As decisões encontradas na pesquisa jurisprudencial frequentemente determinam não apenas a cessação imediata dos descontos, mas também a devolução em dobro dos valores subtraídos, conforme previsto no Código de Defesa do Consumidor para cobranças indevidas, além de indenizações por danos morais, reconhecendo o transtorno e o abalo financeiro causados aos beneficiários.

Paralelamente às ações individuais contra a Máfia do INSS, a dimensão do problema levou a uma resposta mais ampla por parte das autoridades. A “Operação Sem Desconto” representa um esforço significativo da Polícia Federal e da CGU para desarticular esquemas fraudulentos envolvendo descontos associativos. Como consequência direta dessas investigações e da pressão pública, o governo federal anunciou medidas importantes como a suspensão dos repasses, mas não conseguiu ainda dar explicações à sociedade brasileira.

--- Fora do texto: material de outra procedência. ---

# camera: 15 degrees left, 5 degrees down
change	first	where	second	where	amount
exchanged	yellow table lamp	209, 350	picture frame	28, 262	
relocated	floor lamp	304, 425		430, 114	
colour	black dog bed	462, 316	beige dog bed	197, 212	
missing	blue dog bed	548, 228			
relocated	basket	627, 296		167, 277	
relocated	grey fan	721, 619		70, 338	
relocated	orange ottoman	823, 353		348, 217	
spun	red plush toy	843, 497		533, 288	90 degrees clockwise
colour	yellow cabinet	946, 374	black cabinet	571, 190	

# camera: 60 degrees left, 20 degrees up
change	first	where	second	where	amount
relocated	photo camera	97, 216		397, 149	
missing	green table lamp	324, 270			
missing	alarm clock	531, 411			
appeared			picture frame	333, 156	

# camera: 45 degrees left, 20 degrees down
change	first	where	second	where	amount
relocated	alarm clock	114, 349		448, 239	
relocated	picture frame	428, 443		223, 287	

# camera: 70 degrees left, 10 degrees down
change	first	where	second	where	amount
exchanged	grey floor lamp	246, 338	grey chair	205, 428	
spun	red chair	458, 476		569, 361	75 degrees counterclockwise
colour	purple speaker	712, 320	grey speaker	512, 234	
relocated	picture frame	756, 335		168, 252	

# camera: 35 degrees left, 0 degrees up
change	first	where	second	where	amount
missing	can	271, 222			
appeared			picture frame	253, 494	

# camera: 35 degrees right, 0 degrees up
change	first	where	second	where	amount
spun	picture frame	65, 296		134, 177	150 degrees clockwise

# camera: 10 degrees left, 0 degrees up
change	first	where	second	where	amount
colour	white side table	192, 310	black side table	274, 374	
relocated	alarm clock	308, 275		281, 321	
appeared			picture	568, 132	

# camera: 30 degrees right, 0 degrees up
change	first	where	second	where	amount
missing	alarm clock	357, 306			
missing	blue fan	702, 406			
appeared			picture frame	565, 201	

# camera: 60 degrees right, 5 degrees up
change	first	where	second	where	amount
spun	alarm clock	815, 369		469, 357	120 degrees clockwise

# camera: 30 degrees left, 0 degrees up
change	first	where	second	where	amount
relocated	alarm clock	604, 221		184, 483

Além da suspensão, foi anunciada a promessa de devolução dos valores descontados indevidamente. A Controladoria-Geral da União (CGU) indicou que parte dessa restituição seria realizada diretamente na folha de pagamento dos beneficiários afetados. No entanto, como aponta o esqueleto da matéria, ainda não havia, até o momento da apuração inicial, um prazo definido para a devolução integral de todos os valores subtraídos ao longo dos anos, deixando muitas vítimas, como o idoso desta reportagem e Marcionila, em uma espera angustiante pela reparação completa do prejuízo sofrido.